2.他のコホート研究の健康・医療データとの連携
「データ解析グループ」では、福岡県糟屋郡久山町の住民を対象とした「久山町研究」や京都府京丹後市の住民を対象とした疫学調査「京丹後長寿コホート研究」など、様々な地域で行われているコホート研究で得られた健康・医療データの連携を始めています。

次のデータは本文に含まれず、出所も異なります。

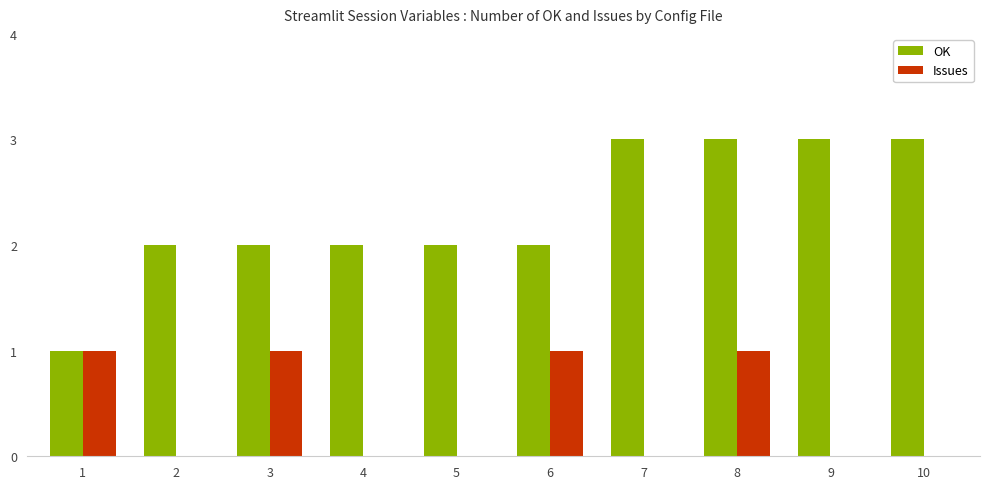

How many data points does each series have?

10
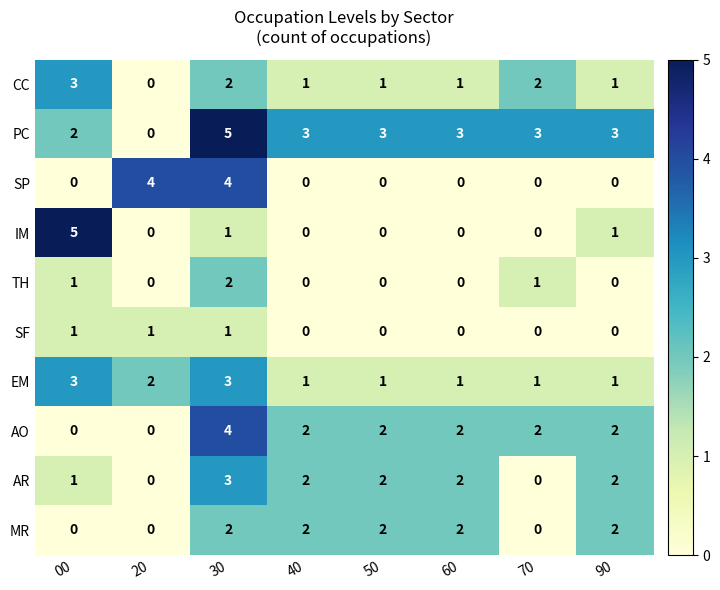

True or false: EM has a value of 1 at 00.

False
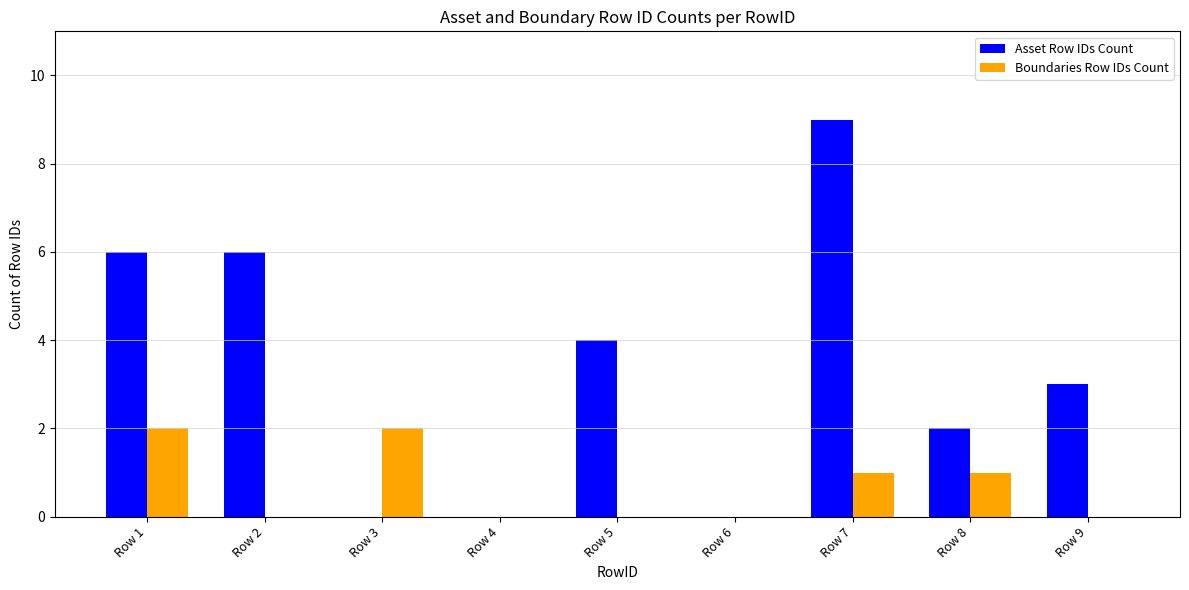

The value of Boundaries Row IDs Count at Row 8 is 1. True or false?

True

3.COIプロジェクトデータ・プラットフォームの整備
「データ品質管理グループ」では、幅広い(特に産業活性化に向けた)研究充実を図る目的で、データを共用するための環境整備を進めています。厚生労働省における保健医療情報分野の標準規格として認められた(平成28年3月28日医政発0328第6号)SS-MIX2標準ストレージとリンクしたパーソナルゲノム情報・臨床情報データベースシステムを基本システムとして、将来的にはCDISC対応を目指していきます。
4.連携研究推進・研究倫理支援
「プロトコール企画調整グループ」では、COIデータ連携機構の活動に参加する各大学・研究機関・研究者が、関係する政府倫理指針およびヘルシンキ宣言を遵守し、適正、迅速かつ円滑に研究を実施できるように支援します。
① インフォームド・コンセント(標準様式)の作成
国が定める法律やガイドラインを遵守しつつも研究者の自由な発想に基づく研究と試料や情報の柔軟な活用を保障するとともに、研究対象者が研究目的や方法等を容易かつ十分に理解できることを念頭に置いた「標準様式」を作成しました。
(注扱い)
※各COI拠点より提供された研究計画書(同意説明文書、同意書を含む)から「共通項の洗い出し」を行ない、運営委員会での審議を経て、平成28年3月に「コホート研究における共通IC(インフォームドコンセント)」(ゲノム対応版、ゲノム非対応版)をCOIコホート連携における連携研究の共通インフォームド コンセント(初版)として作成。
② COIデータ連携機構の活動紹介
大学・研究機関の倫理審査委員会で適正・円滑な審査が行われるための支援ツールとして、COIデータ連携機構の活動概要、データ連携の目的・意義について説明するパンフレットを作成し、平成29年3月より配布を開始しました。